Malibu, CA (KSDK) - For some kids, a second chance is the first step forward.

"If you show a little love a kid can change," says LA County Deputy Probation Officer Kurt Keller.

On this night, the Kilpatrick Mustangs are locked in a tight battle with the Thacher Toads in Ojai, California. Kilpatrick is quick, athletic and tough to defend.

"The thing with Kilpatrick is that they were always bringing in new players so it was hard to scout against them," says a former opposing coach, Colin Jamerson.

But the truth is their success can't be measured by wins and losses.

Kilpatrick is located in Malibu, California, an affluent, beachfront city in Los Angeles County. You expect to find movie stars here. You don't expect to find a place like this. Kilpatrick is a camp for juvenile offenders. The 80-plus boys in this facility are here for crimes like robbery, vandalism and drug possession.

"I was with my brother and he robbed somebody," says former inmate James Dixon.

Dixon spent nine months at Kilpatrick.

"There's two things that we tell these kids that they weren't getting in the community," says Keller. " What you're doing is wrong. They weren't hearing that and the other thing is, you've got to go to school."

Keller is a probation officer assigned to Kilpatrick. He's also the basketball coach.

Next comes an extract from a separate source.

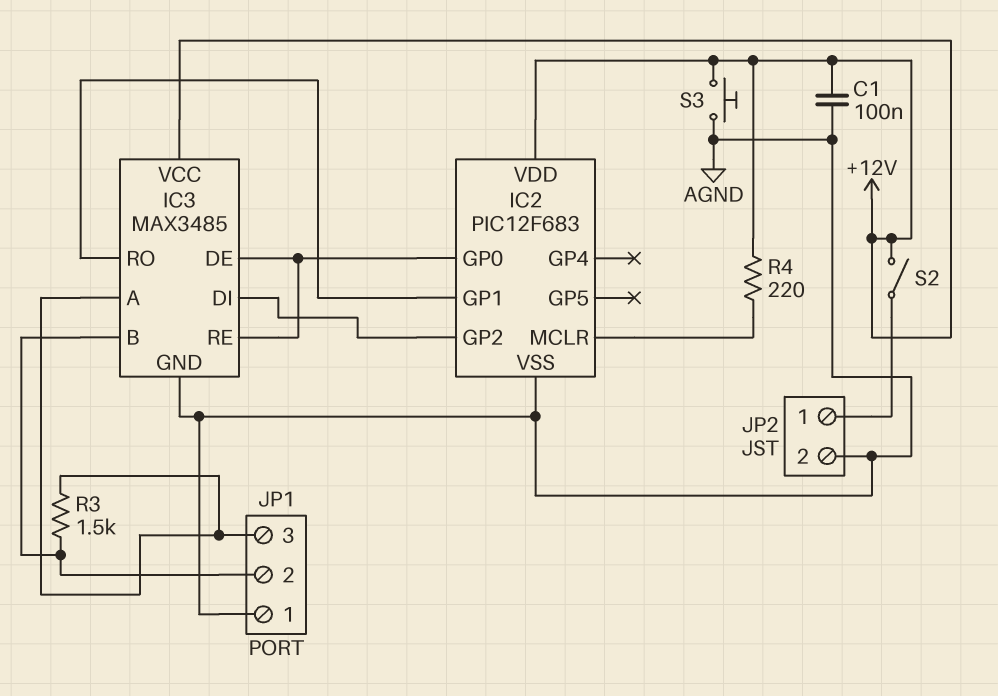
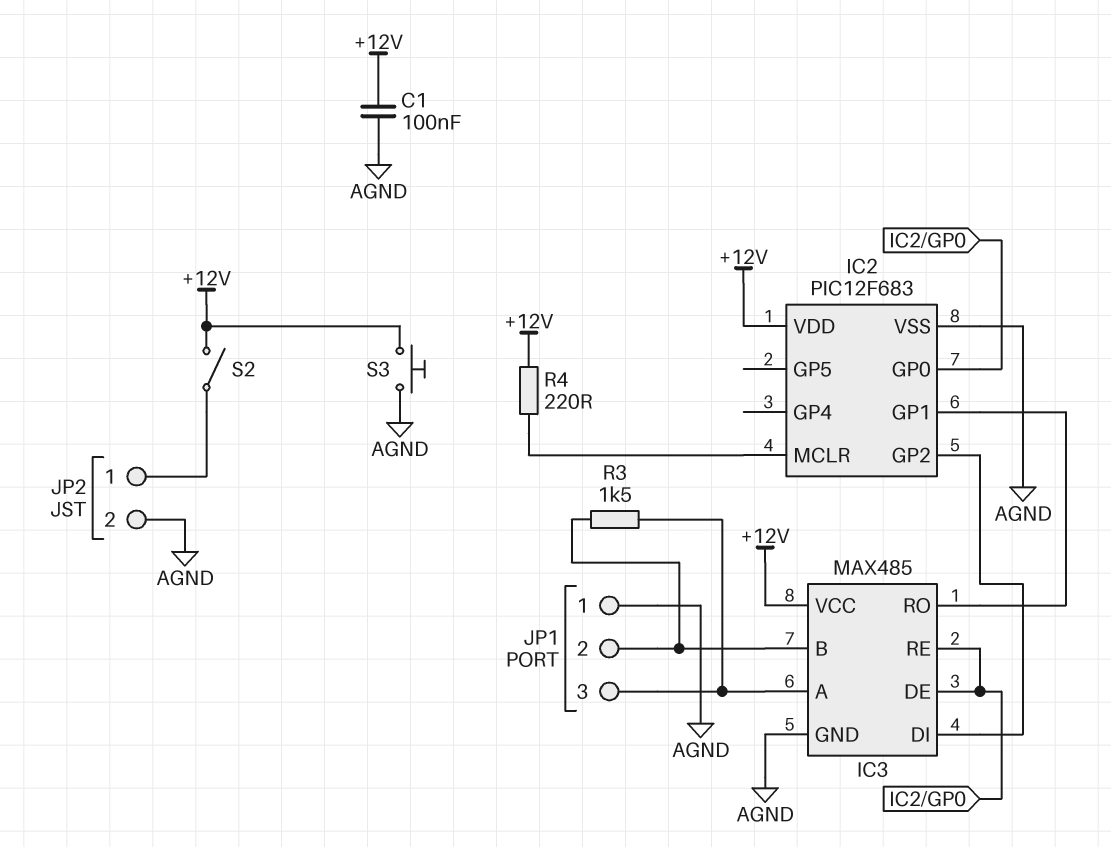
IC3: MAX3485 -> MAX485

"A lot of lessons can be learned through sports," he says. "Dealing with disappointments, setbacks, as well as success."

The 50-year-old Keller played high school basketball back in his home state of Indiana and was a walk-on football player at Colorado. He was assigned to Kilpatrick five years ago.

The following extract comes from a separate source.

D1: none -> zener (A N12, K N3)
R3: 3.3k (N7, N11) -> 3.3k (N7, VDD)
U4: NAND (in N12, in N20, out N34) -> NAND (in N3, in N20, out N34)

"He's passionate about his job and obviously he loves and cares for the kids," says Jamerson. "It takes a special individual."

On the streets, many of these kids were in gangs. On the court, they have to learn to work as a team.

"Those kids would have rather shot at each other in the street rather than pass the ball before they got here," says Keller.

But playing basketball is considered a privilege at Kilpatrick. They have no home gym, so they have to leave the facility to play all their games.

"We all got along," says Dixon, "because if we didn't we couldn't leave to go play games and that was our freedom for the day"

Since the players come and go at the discretion of a judge, Coach Keller tries to keep the strategy simple. Good defense, he says leads to good offense. But apparently Kilpatrick also scores points for good behavior.

"They were really all kind, respectful guys," says Daniel Cohen, an opposing player.

You could see how players on an opposing team might be a bit nervous about playing a group of juvenile offenders. But for those expecting intimidation, it's a quick revelation.

"Every time I made a shot, the guy guarding me would be 'Oh, good shot.' If I played good defense, he'd make sure and say, 'Good defense,'" says Michael Cohen, also an opposing player. " It never really happened to me as a basketball player before."

"It's a give and take," says Keller. "They're willing to let us come and play, we need to show respect to their facility and their people."

A year ago, the Mustangs won the regions small school championship but that's not what they are most proud of. They also won another trophy -- the league's sportsmanship award.

"You know they're going to play hard, they're going to give you everything they've got but they do it in a way that is exemplary," says opposing coach, Garrett O'Hara.

There is a power in sports and when players leave Kilpatrick, Keller is confident that what they learned in here will help them out there.

"Give them something they can believe in and they can succeed and be a benefit to their community," says Keller.

One man's dedication to troubled teens, turning hoops into hope.